▶ _Task inputs_
....................
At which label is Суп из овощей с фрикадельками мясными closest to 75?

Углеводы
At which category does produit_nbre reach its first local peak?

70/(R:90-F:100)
....................
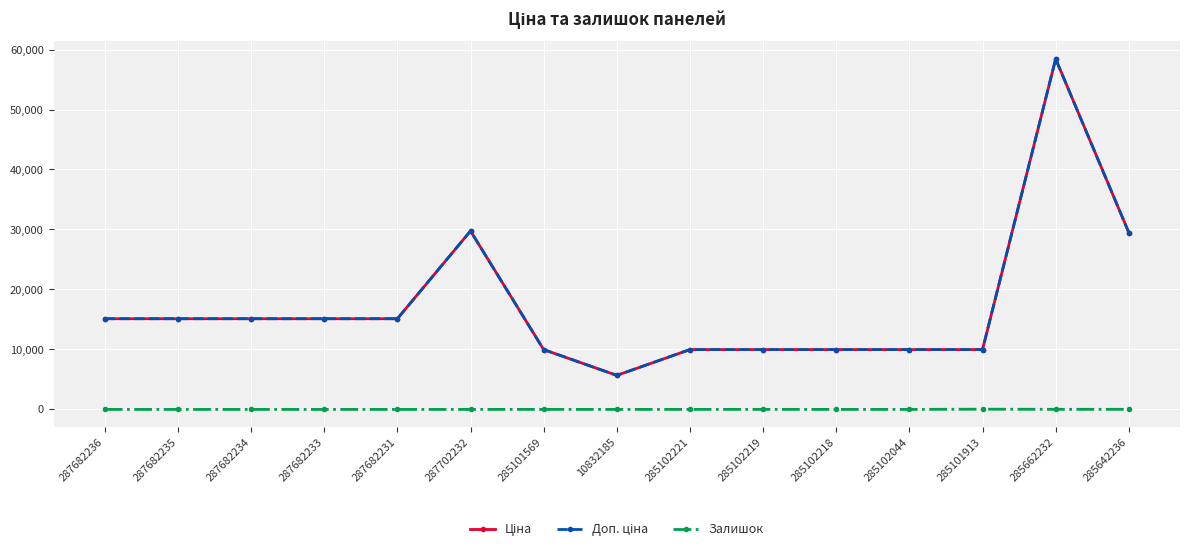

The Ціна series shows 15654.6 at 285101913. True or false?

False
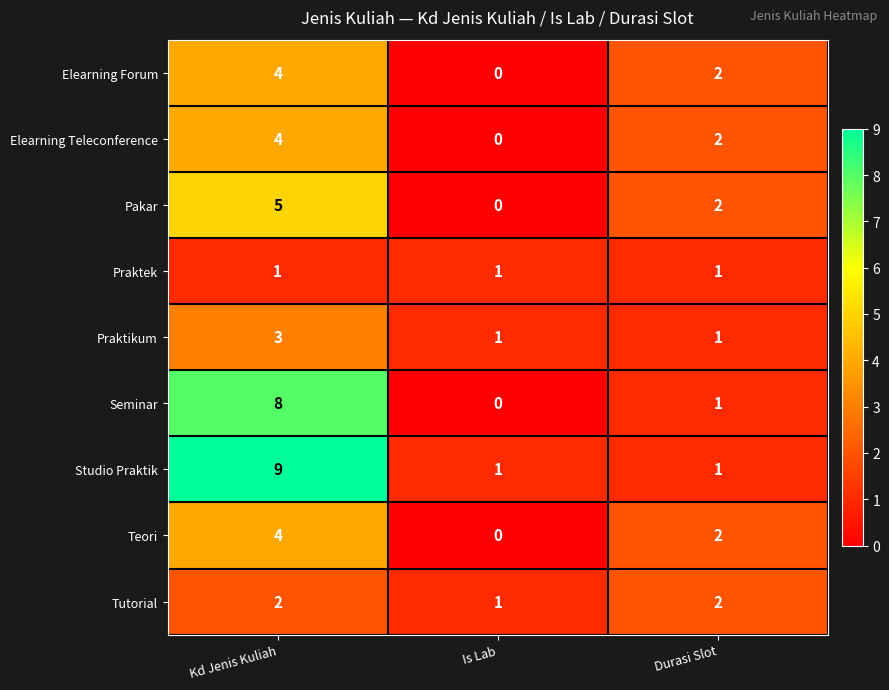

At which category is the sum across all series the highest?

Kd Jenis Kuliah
....................
▶ _What is being asked_
Change "series" to "trace" in the lines from the one with "The Ціна series" up to and including the one with "Kd Jenis Kuliah", and reproduce only those lines with nothing else altered. Omit the pictures.

▶ _Solved exercise_
The Ціна trace shows 15654.6 at 285101913. True or false?

False

At which category is the sum across all trace the highest?

Kd Jenis Kuliah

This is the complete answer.